I want to use the Tensorflow/Keras TransformerEncoder layer (https://keras.io/api/keras_nlp/layers/transformer_encoder/), but I am not sure if it accepts a built-in mask (e.g. generated by the Masking() layer) or the “padding_mask” argument is the only way to feed in the masking information. My code looks like this:
masked_embedding = Masking(mask_value=0.)(pre_masked_embedding)
cont_emb = TransformerEncoder(num_heads=4,intermediate_dim=32)(masked_embedding)
Now I don’t know whether the above code is enough or not. I tried the below approach as well:
masked_embedding = Masking(mask_value=0.)(pre_masked_embedding)
cont_emb = TransformerEncoder(num_heads=4,intermediate_dim=32)(masked_embedding, padding_mask = masked_embedding._keras_mask)
But this throws a warning and an error:
WARNING:absl:You are explicitly setting `padding_mask` while the `inputs` have built-in mask, so the built-in mask is ignored.
Output exceeds the size limit. Open the full output data in a text editor
---------------------------------------------------------------------------
TypeError Traceback (most recent call last)
/Users/amin/Desktop/PhD/3rd Project/Python codes/STraTS-main/Bert_TS.ipynb Cell 11 in <cell line: 1>()
----> 1 history = fore_model_interp.fit(
2 train_input,
3 train_output,
4 epochs=1000,
5 batch_size=70,
6 validation_split=0.1,
7 callbacks=[
8 EarlyStopping(monitor="val_loss", patience=5, mode="min")
9 ],
10 )
File /Library/Frameworks/Python.framework/Versions/3.10/lib/python3.10/site-packages/keras/utils/traceback_utils.py:67, in filter_traceback.<locals>.error_handler(*args, **kwargs)
65 except Exception as e: # pylint: disable=broad-except
66 filtered_tb = _process_traceback_frames(e.__traceback__)

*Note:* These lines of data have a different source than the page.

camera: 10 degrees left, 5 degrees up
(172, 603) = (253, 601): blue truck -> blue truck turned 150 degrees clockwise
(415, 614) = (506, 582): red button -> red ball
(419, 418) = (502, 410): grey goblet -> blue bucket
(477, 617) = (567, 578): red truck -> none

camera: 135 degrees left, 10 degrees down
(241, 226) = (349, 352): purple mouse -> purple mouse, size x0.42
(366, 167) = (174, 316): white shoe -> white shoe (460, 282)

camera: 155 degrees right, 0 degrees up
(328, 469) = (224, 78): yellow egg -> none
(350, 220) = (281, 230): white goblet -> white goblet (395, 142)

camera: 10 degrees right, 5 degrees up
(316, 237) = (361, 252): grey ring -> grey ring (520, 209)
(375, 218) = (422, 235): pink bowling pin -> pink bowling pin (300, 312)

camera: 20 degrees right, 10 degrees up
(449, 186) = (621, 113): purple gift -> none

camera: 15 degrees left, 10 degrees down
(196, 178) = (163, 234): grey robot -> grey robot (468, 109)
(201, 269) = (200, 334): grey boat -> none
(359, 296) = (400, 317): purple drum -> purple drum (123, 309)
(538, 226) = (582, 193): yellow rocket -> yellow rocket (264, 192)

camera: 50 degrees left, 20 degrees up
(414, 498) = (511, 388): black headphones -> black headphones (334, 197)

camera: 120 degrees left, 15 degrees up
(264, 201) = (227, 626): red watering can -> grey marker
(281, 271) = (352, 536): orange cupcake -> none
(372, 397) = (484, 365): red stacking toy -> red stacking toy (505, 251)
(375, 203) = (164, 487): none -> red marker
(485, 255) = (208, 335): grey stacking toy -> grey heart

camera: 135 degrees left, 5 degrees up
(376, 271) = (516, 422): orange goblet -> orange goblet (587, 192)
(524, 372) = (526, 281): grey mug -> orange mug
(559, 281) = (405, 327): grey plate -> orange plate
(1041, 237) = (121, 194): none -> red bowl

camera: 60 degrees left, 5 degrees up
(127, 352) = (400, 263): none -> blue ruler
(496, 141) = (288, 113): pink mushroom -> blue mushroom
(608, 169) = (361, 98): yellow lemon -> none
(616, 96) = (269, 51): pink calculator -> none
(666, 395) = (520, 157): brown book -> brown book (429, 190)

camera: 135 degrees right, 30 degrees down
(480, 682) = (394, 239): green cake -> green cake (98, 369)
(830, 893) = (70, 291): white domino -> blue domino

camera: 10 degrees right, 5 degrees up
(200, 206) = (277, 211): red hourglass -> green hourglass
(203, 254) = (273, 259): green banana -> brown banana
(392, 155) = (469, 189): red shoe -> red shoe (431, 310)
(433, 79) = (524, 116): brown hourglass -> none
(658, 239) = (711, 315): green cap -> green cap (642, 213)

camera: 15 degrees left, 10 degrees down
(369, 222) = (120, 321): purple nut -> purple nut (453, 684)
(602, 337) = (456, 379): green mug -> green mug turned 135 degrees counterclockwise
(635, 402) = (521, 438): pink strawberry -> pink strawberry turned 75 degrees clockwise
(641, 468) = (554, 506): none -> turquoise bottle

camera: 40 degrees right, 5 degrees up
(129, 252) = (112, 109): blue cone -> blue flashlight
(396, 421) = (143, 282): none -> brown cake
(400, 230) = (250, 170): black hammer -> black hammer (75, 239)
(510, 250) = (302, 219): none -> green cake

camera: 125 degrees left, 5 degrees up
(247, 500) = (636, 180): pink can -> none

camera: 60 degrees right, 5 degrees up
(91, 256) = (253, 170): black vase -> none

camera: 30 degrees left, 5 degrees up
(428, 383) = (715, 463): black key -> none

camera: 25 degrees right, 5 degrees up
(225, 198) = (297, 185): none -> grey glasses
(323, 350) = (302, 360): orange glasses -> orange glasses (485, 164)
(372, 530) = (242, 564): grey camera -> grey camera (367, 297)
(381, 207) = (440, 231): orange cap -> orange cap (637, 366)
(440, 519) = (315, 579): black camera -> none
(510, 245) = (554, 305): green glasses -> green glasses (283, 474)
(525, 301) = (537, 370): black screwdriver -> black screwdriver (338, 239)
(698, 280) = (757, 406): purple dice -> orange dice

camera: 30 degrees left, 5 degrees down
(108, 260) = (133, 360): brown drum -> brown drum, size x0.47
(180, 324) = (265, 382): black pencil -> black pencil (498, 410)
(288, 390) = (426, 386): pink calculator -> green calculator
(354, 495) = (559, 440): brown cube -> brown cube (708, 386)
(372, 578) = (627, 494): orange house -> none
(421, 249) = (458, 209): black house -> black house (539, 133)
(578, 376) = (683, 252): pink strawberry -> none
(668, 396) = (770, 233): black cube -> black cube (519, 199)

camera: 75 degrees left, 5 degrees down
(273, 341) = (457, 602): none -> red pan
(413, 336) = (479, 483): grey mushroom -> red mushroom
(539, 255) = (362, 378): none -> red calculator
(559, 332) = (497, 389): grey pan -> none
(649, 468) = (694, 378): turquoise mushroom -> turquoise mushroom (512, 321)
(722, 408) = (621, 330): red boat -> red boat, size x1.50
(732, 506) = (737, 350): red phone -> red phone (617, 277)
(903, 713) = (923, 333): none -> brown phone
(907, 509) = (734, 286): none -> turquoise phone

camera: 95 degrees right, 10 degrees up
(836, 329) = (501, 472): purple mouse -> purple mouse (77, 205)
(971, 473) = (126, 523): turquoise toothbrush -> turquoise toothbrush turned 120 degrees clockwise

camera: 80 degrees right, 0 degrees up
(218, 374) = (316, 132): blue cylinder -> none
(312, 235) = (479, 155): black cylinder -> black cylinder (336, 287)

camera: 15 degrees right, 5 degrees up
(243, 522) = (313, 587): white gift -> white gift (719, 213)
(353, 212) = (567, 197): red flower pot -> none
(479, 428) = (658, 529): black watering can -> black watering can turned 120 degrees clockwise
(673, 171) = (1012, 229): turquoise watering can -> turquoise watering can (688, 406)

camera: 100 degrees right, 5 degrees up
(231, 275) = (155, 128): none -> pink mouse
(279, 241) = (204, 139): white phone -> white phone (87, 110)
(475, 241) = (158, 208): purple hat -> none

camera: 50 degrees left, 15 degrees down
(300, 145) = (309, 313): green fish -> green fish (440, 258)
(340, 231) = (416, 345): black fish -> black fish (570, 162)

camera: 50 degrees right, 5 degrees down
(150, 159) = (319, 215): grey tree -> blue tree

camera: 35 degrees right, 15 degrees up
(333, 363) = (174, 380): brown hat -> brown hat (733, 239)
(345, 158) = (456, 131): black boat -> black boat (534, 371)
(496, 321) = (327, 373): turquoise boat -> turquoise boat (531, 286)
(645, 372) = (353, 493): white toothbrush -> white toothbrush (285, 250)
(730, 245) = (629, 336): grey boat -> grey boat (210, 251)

---> 67 raise e.with_traceback(filtered_tb) from None
68 finally:
69 del filtered_tb
File /var/folders/3m/_t8llt6n10z5xzvm7vxh37nw0000gp/T/__autograph_generated_file86q6c1l1.py:15, in outer_factory.<locals>.inner_factory.<locals>.tf__train_function(iterator)
13 try:
14 do_return = True
---> 15 retval_ = ag__.converted_call(ag__.ld(step_function), (ag__.ld(self), ag__.ld(iterator)), None, fscope)
...
File "/Library/Frameworks/Python.framework/Versions/3.10/lib/python3.10/site-packages/keras/engine/keras_tensor.py", line 254, in __array__
raise TypeError(
TypeError: You are passing KerasTensor(type_spec=TensorSpec(shape=(), dtype=tf.float32, name=None), name='Placeholder:0', description="created by layer 'tf.cast_15'"), an intermediate Keras symbolic input/output, to a TF API that does not allow registering custom dispatchers, such as `tf.cond`, `tf.function`, gradient tapes, or `tf.map_fn`. Keras Functional model construction only supports TF API calls that *do* support dispatching, such as `tf.math.add` or `tf.reshape`. Other APIs cannot be called directly on symbolic Kerasinputs/outputs. You can work around this limitation by putting the operation in a custom Keras layer `call` and calling that layer on this symbolic input/output.
Can someone let me know if my first approach should be ok (I have no idea how to check whether the masking is properly woking), and if not how should I do it?